To put these figures into everyday terms, in a clinic with
1000 patients who had all been living with HIV for at least 15 years, two
to three patients could be expected to have a heart attack each year. This rate
is in fact fairly low in comparison with some other studies of heart attack
risk, and Alexandra Lyons said that it was possible that heart attacks had been
under-reported.
The analysis also found that people with current CD4 counts
below 100 had a much greater rate of heart attack (4.52 per 1000 person-years)
compared to those with higher CD4 cell counts.

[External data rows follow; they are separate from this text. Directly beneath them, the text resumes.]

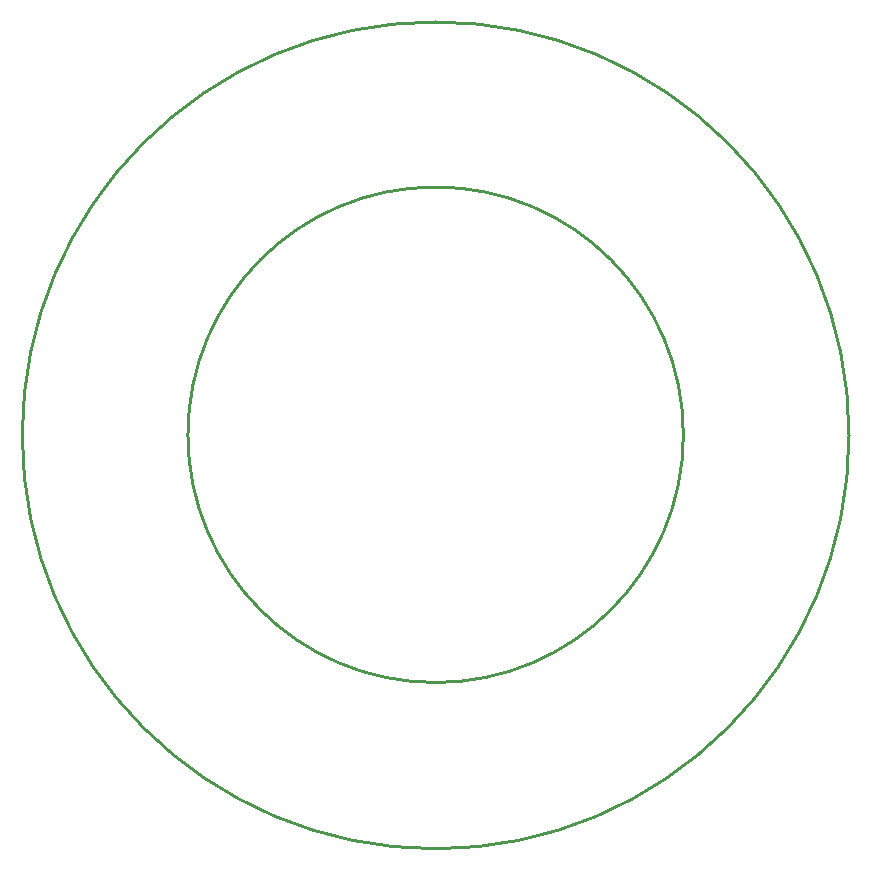
<source format=gm1>
G04*
G04 #@! TF.GenerationSoftware,Altium Limited,CircuitMaker,2.3.0 (2.3.0.3)*
G04*
G04 Layer_Color=16740166*
%FSLAX25Y25*%
%MOIN*%
G70*
G04*
G04 #@! TF.SameCoordinates,F5C641B9-28B3-4D49-9DD8-C7E1E1099596*
G04*
G04*
G04 #@! TF.FilePolarity,Positive*
G04*
G01*
G75*
%ADD10C,0.01000*%
D10*
X82578Y197D02*
G03*
X82578Y197I-82578J0D01*
G01*
X137795Y0D02*
G03*
X137795Y0I-137795J0D01*
G01*
M02*

</source>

Multivariable analysis showed that after adjusting for age,
antiretroviral treatment exposure and current and nadir CD4 cell count, each
ten years of HIV infection had a similar impact to ten years of ageing on heart
attack risk. In other words, a person living with HIV aged 40, infected with
HIV for ten years, might have a similar risk of heart attack to a person
without HIV aged 50.
She concluded that guidelines for cardiovascular risk
management in people living with HIV may need to consider duration of HIV
infection as an independent risk factor, and that particular emphasis needs to
be placed on addressing risk factors like diet, smoking and exercise in people
who have been infected with HIV for a long time, regardless of their age.